#### Dataset extract:
*** Begin section ***
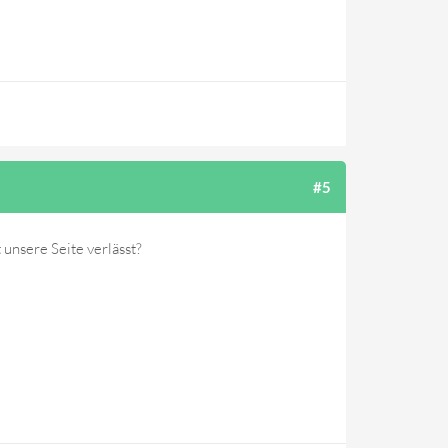
#5
 unsere Seite verlässt?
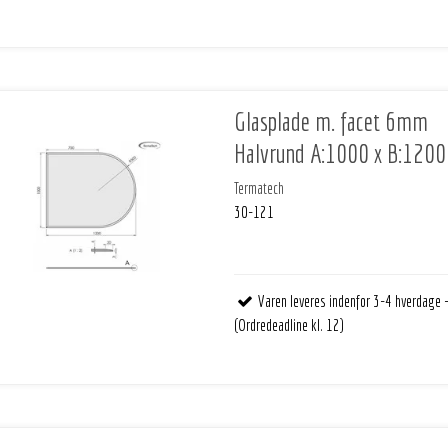
Glasplade m. facet 6mm
Halvrund A:1000 x B:1200
Termatech
30-121
Varen leveres indenfor 3-4 hverdage 
(Ordredeadline kl. 12)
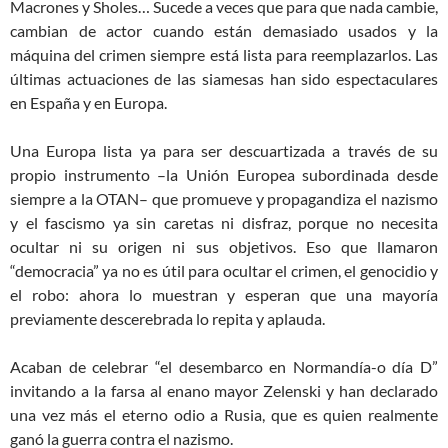
Macrones y Sholes… Sucede a veces que para que nada cambie,
cambian de actor cuando están demasiado usados y la
máquina del crimen siempre está lista para reemplazarlos. Las
últimas actuaciones de las siamesas han sido espectaculares
en España y en Europa.
Una Europa lista ya para ser descuartizada a través de su
propio instrumento –la Unión Europea subordinada desde
siempre a la OTAN– que promueve y propagandiza el nazismo
y el fascismo ya sin caretas ni disfraz, porque no necesita
ocultar ni su origen ni sus objetivos. Eso que llamaron
“democracia
”
ya no es útil para ocultar el crimen, el genocidio y
el robo: ahora lo muestran y esperan que una mayoría
previamente descerebrada lo repita y aplauda.
Acaban de celebrar
“
el desembarco en Normandía-o día D”
invitando a la farsa al enano mayor Zelenski y han declarado
una vez más el eterno odio a Rusia, que es quien realmente
ganó la guerra contra el nazismo.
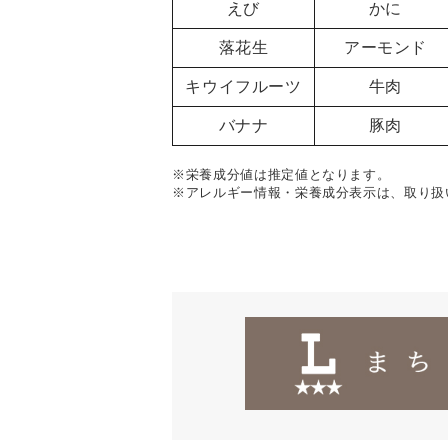
えび
かに
落花生
アーモンド
キウイフルーツ
牛肉
バナナ
豚肉
※栄養成分値は推定値となります。
※アレルギー情報・栄養成分表示は、取り扱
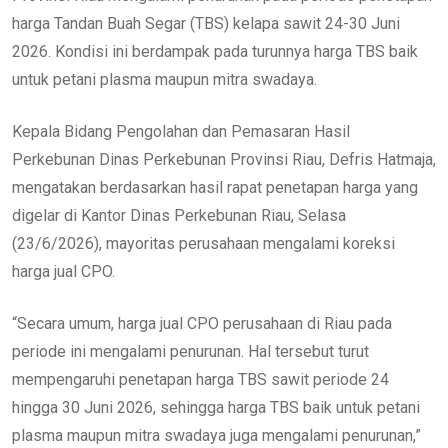
harga Tandan Buah Segar (TBS) kelapa sawit 24-30 Juni
2026. Kondisi ini berdampak pada turunnya harga TBS baik
untuk petani plasma maupun mitra swadaya.
Kepala Bidang Pengolahan dan Pemasaran Hasil
Perkebunan Dinas Perkebunan Provinsi Riau, Defris Hatmaja,
mengatakan berdasarkan hasil rapat penetapan harga yang
digelar di Kantor Dinas Perkebunan Riau, Selasa
(23/6/2026), mayoritas perusahaan mengalami koreksi
harga jual CPO.
“Secara umum, harga jual CPO perusahaan di Riau pada
periode ini mengalami penurunan. Hal tersebut turut
mempengaruhi penetapan harga TBS sawit periode 24
hingga 30 Juni 2026, sehingga harga TBS baik untuk petani
plasma maupun mitra swadaya juga mengalami penurunan,”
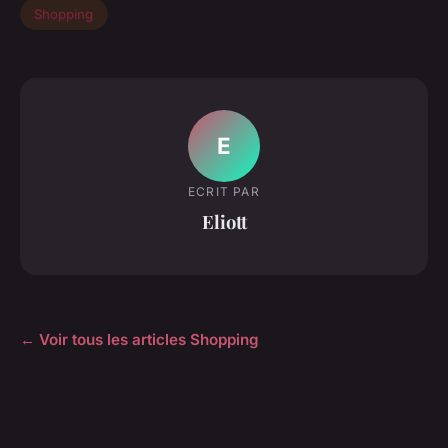
Shopping
E
ECRIT PAR
Eliott
← Voir tous les articles Shopping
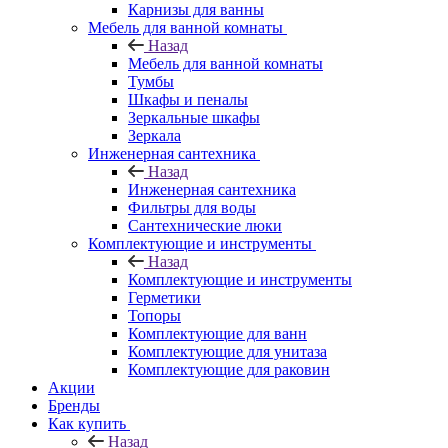
Карнизы для ванны
Мебель для ванной комнаты
Назад
Мебель для ванной комнаты
Тумбы
Шкафы и пеналы
Зеркальные шкафы
Зеркала
Инженерная сантехника
Назад
Инженерная сантехника
Фильтры для воды
Сантехнические люки
Комплектующие и инструменты
Назад
Комплектующие и инструменты
Герметики
Топоры
Комплектующие для ванн
Комплектующие для унитаза
Комплектующие для раковин
Акции
Бренды
Как купить
Назад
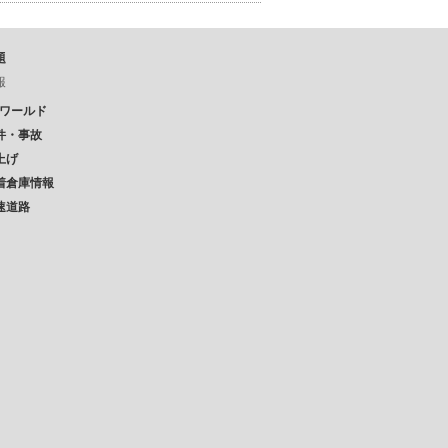
題
報
Pワールド
件・事故
上げ
着倉庫情報
速道路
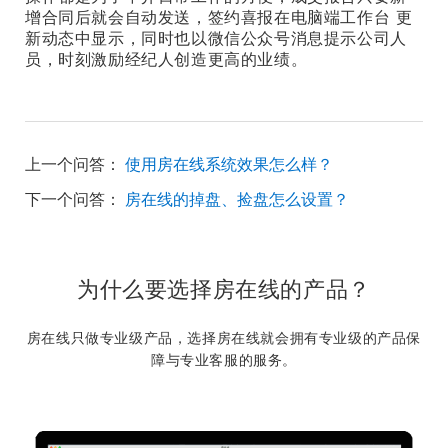
增合同后就会自动发送，签约喜报在电脑端工作台 更
新动态中显示，同时也以微信公众号消息提示公司人
员，时刻激励经纪人创造更高的业绩。
上一个问答：
使用房在线系统效果怎么样？
下一个问答：
房在线的掉盘、捡盘怎么设置？
为什么要选择房在线的产品？
房在线只做专业级产品，选择房在线就会拥有专业级的产品保
障与专业客服的服务。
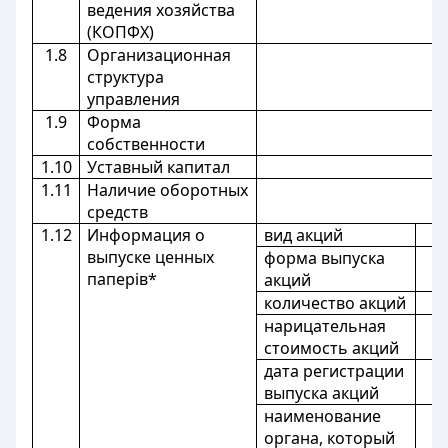
ведения хозяйства
(КОПФХ)
1.8
Организационная
структура
управления
1.9
Форма
собственности
1.10
Уставный капитал
1.11
Наличие оборотных
средств
1.12
Информация о
вид акций
выпуске ценных
форма выпуска
паперів*
акций
количество акций
нарицательная
стоимость акций
дата регистрации
выпуска акций
наименование
органа, который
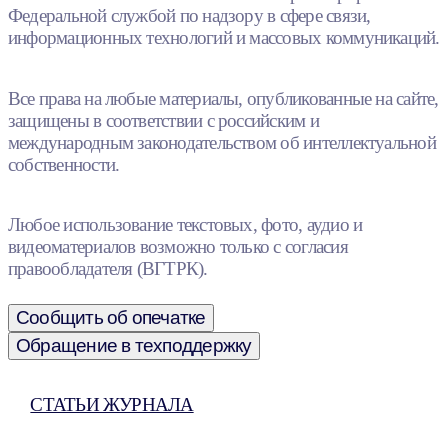
Федеральной службой по надзору в сфере связи,
информационных технологий и массовых коммуникаций.
Все права на любые материалы, опубликованные на сайте,
защищены в соответствии с российским и
международным законодательством об интеллектуальной
собственности.
Любое использование текстовых, фото, аудио и
видеоматериалов возможно только с согласия
правообладателя (ВГТРК).
Сообщить об опечатке
Обращение в техподдержку
СТАТЬИ ЖУРНАЛА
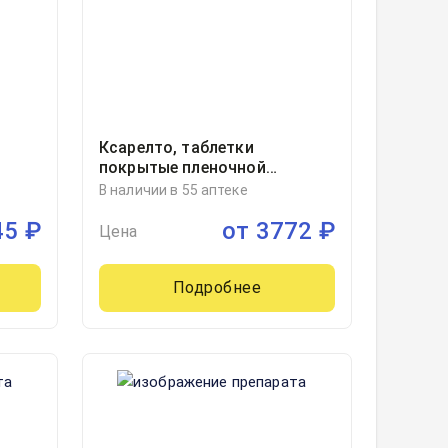
Ксарелто, таблетки
покрытые пленочной
мм
оболочкой 2.5миллиграмм
В наличии в 55 аптеке
блистер, 56
45
₽
от
3772
₽
Цена
Подробнее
*** End section ***
#### The task:
Go line by line through the records and copy those that contain the word "mengalami".

#### The answer:
(23/6/2026), mayoritas perusahaan mengalami koreksi
periode ini mengalami penurunan. Hal tersebut turut
plasma maupun mitra swadaya juga mengalami penurunan,”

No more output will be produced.